The JCI accreditation has become a key stamp of approval for hospitals in developing countries seeking medical tourists.
According to the Krungthai report, medical services in Thailand help patients save 50-90% on medical expenses compared to what they would pay for similar services in the US. The majority of medical tourists come to the country to receive dental treatment, followed by plastic surgery and cosmetic treatment.
In addition, several cities in Thailand are top-rated tourist destinations with the highest healthcare scores in Southeast Asia on Numbeo’s Health Care Index 2022 Mid-year. Chiang Mai is at the top of the list, followed by Bangkok in third place and Pattaya in fourth.
The index was conducted based on a survey of website visitors on the overall quality of the health care system that included doctors, healthcare professionals, staff and medical treatment costs.
Chiang Mai leads other cities due to its popularity amongst foreigners, the lower cost of living, convenience, local culture and high-quality public health system at an affordable price.
Gearing up to become a center of wellness and medical services
With these factors, Thailand’s potential for growth in this lucrative market is strong.
According to Allied Market Research, the global medical tourism market achieved approximately US$104.68 billion in 2019 and it’s expected to reach US$273.72 billion by 2027. The research center estimates Thailand’s medical tourism market will hit US$24.4 billion (or around 760 billion baht) in 2027, compared to US$9.1 billion (or around 200 billion baht) in 2019. In 2019, Thailand gained 9% of market share in global medical tourism.
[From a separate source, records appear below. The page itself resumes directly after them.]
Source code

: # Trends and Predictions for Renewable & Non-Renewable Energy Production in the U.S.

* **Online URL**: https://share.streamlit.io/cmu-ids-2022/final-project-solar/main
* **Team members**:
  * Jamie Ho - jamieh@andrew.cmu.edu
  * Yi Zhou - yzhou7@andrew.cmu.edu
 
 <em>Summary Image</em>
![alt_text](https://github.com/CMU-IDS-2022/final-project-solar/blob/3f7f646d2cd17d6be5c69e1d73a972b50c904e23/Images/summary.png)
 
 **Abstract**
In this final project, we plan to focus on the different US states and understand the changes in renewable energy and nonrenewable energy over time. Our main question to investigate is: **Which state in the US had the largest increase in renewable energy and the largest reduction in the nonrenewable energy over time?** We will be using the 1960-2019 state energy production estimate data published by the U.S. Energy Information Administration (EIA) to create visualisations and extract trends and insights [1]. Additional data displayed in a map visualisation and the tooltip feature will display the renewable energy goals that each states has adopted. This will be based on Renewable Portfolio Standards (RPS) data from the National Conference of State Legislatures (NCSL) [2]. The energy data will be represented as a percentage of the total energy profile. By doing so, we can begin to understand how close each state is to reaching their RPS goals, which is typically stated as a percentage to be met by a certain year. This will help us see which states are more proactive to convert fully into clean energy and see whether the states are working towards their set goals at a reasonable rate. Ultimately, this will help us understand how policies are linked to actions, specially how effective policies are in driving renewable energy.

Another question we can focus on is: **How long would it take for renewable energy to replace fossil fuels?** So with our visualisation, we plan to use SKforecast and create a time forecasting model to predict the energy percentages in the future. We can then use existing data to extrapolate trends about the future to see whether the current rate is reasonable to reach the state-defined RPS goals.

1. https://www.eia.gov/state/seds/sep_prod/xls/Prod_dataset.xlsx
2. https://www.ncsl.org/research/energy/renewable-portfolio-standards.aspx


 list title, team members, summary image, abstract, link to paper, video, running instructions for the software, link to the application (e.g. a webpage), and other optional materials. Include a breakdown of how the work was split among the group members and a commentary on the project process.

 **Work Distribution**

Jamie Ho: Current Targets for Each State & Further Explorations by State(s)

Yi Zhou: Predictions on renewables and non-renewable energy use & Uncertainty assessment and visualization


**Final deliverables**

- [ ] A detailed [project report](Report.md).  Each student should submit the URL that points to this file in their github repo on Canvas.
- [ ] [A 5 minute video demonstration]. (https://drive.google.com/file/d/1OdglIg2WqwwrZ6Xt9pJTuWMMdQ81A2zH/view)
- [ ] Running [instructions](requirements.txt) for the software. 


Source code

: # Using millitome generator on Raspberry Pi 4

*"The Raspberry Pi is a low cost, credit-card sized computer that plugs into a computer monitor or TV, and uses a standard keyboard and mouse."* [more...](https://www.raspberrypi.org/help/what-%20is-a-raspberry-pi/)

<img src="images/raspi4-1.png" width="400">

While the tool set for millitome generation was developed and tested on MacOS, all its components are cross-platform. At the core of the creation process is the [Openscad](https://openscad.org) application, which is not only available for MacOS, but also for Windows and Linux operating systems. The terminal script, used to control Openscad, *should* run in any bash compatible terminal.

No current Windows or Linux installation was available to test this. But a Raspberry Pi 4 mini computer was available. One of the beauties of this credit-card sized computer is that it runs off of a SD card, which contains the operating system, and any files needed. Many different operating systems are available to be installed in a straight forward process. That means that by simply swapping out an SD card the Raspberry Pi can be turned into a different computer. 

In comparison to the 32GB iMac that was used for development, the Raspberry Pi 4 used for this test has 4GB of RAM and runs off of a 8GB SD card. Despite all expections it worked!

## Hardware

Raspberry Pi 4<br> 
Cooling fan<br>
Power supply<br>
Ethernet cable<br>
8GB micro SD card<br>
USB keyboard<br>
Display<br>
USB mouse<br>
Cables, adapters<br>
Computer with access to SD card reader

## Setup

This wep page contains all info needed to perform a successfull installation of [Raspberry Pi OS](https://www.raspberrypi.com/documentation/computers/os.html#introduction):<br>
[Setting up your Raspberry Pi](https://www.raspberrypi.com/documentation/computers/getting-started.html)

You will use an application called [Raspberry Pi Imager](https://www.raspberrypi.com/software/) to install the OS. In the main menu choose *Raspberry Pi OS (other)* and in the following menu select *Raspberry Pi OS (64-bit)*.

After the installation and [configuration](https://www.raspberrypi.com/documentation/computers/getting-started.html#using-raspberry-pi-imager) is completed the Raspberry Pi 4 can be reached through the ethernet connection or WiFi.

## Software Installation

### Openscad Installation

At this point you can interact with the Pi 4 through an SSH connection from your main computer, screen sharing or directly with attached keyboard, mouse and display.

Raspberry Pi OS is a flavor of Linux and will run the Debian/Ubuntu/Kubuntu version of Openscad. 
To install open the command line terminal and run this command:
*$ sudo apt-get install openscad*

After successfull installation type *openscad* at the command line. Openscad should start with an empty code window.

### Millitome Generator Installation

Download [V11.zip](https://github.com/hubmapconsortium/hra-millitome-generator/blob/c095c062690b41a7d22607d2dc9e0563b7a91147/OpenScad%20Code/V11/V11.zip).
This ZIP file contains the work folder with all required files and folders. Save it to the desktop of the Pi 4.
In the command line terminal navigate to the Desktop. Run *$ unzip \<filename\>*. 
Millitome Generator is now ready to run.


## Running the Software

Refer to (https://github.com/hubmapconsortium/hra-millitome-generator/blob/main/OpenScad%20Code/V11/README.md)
The Thai government has taken measures to invigorate the medical tourism industry in order to bring the country to the forefront as a top medical hub in wellness, medical services, products and academics.
In addition to relaxing restrictions, the government has used the country’s excellent performance in tackling Covid-19 to promote its medical tourism and health treatment to attract foreign visitors.
Following the success of the Phuket Sandbox programme, the country’s pilot scheme to lure foreign visitors, it said it will turn the city into a world-class medical center and develop a plaza in the city that is equipped with an international elderly care center, rehabilitation center, and a palliative care center.
Last year, the cabinet approved in principle a new visa scheme that allows foreigners who seek medical treatment to stay in the country for up to a year, without having to leave the country for visa renewals if the arrive on tourist visas.